Colleges with Good Astronomy programs
Will the universe expand forever? Is there life on other planets? How are stars formed? If these questions fascinate you, perhaps you should consider majoring in astronomy. Some areas of study in astronomy include the sun, the solar system, the stars, the Milky Way, the galaxies, and cosmology.
SDSU is the only institution in The California State University system that offers a complete academic program in astronomy. Students actively participate in all phases of observational astronomical research.
Joint faculty and student research activities are principally in the area of observational astrophysics. These include ongoing investigations of eclipsing binary stars, black hole binaries, cataclysmic variable stars, gamma-ray burst objects, and novae and supernovae in other galaxies. There are also active research programs on star clusters and stellar collisions within, and extrasolar planets. Much of this work is done at the Mount Laguna Observatory operated by SDSU.
Students who become astronomy majors at SDSU will begin their studies with preparatory course work in physics and astronomy. Required astronomy courses at the upper-division level include classes in advanced astronomy and astrophysics.
SDSU offers two degrees at the bachelor's level with specialization in Astronomy: the B.A. degree in Liberal Arts and Sciences, and the B.S. degrees in Applied Arts and Sciences. These degree plans are similar in their emphasis on astronomy, physics and mathematics. The B.A. degree requires, in addition, competency in one foreign language, while the B.S. degree requires additional course work in astronomy and related disciplines.
Graduate Program - The graduate program, leading to a Master of Science degree, is designed to prepare students for further graduate work leading to the Ph.D. degree or for a professional career in industry or in teaching. The Master's program in Astronomy is arguably the best in the country with a solid curriculum, active research programs that include students, and dedicated observing and computing facilities.
The Mount Laguna Observatory is devoted to research in optical astronomy, the training of observational astronomers at the undergraduate and graduate levels, and to public education. Located 45 miles east of campus, the conditions of 6, 100-foot elevation, clear weather, good seeing and dark sky combine to make the Observatory site one of the best in the U.S.
The Observatory has three modern research telescopes. The largest is a 40-inch reflector equipped with a state-of-the-art CCD detector system, automated photometer, and two types of spectrographs. The 24-inch research telescope is equipped with a photometer and CCD camera. The 40- and 24-inch telescopes operate under computer control; all telescopes collect data in electronic format. The 16-inch research telescope is currently being replaced with a new 40-inch ULTRA telescope built upon lightweight carbon composite materials in a joint project with the University of Kanas. ULTRA will employ a dedicated CCD camera, and will be operated remotely via the Internet. A dormitory, shop/service building, and Awona Harrington Visitor Center with a 21-inch telescope complete the observatory complex.

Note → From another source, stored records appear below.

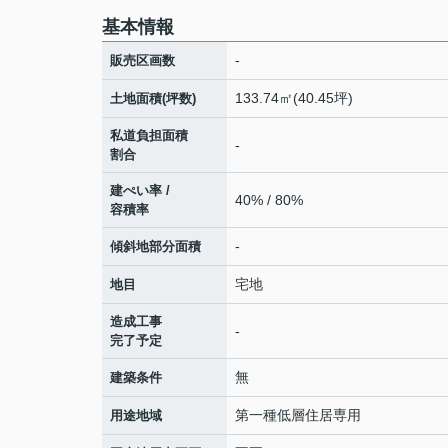
基本情報
-
販売区画数
133.74㎡(40.45坪)
土地面積(坪数)
私道負担面積
-
割合
建ぺい率 /
40% / 80%
容積率
-
傾斜地部分面積
宅地
地目
造成工事
-
完了予定
無
建築条件
第一種低層住居専用
用途地域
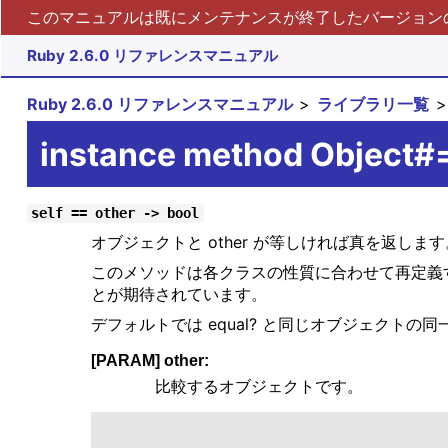
このマニュアルは既にメンテナンスが終了したバージョンの 
Ruby 2.6.0 リファレンスマニュアル
Ruby 2.6.0 リファレンスマニュアル
ライブラリ一覧
instance method Object#
self == other -> bool
オブジェクトと other が等しければ真を返します
このメソッドは各クラスの性質に合わせて再定義
とが期待されています。
デフォルトでは equal? と同じオブジェクトの
[PARAM] other:
比較するオブジェクトです。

The Observatory is an active participant in the High Performance Wireless Research and Education Network (HPWREN), which is a project funded by the National Science Foundation through UCSD. HPWREN allows SDSU astronomers to transmit very large amounts of data in the form of electronic images to the main campus at 45 Mps. This capability is now driving future telescope developments at the Observatory toward robotics and remote operations.
The department has excellent computer facilities on campus, which includes over 40 computers operating either on the Unix, Linux, or Windows operating systems. Students in the introductory Astronomy Laboratory have access to twelve dedicated PCs. There is also a dedicated image processing facility on campus for the analysis of Observatory and space astrophysics data. The on-campus observatory includes three 12- and ten 8-inch telescopes for student use, which includes auxiliary equipment such as a CCD camera and CCD spectrograph. Students, thus, receive excellent training with the most modern equipment.
Project ASTRO is a national program designed by the non-profit Astronomical Society of the Pacific. The first Southern California site is located here in San Diego. Because of its attractiveness to students, astronomy is an excellent vehicle to teach the process of science. Many teachers recognize their students' interest in astronomy, and want to teach more of it, but they lack the adequate background and training in the subject. Project ASTRO was developed to address these needs by providing partnerships between teachers and astronomy students. This is an opportunity to raise the level of exposure for children in grades 4-9 to one of the most fascinating and accessible areas of science, astronomy. Under the direction of Dr. Ron Angione, SDSU Astronomy professor, and Dr. Philip Blanco, UCSD Astronomer, dedicated volunteers have been working closely with teachers to make this program a success here in San Diego County.
Graduates with a bachelor's degree may find positions in observatories, large astronomy departments, and industry. These jobs support continuing research and include telescope operators, instrument makers, opticians, electronics technicians, programmers, and laboratory technicians.
Employment opportunities for astronomers who have advanced degrees include positions in colleges and universities, in national observatories and government laboratories, in planetariums, and in industry and private companies.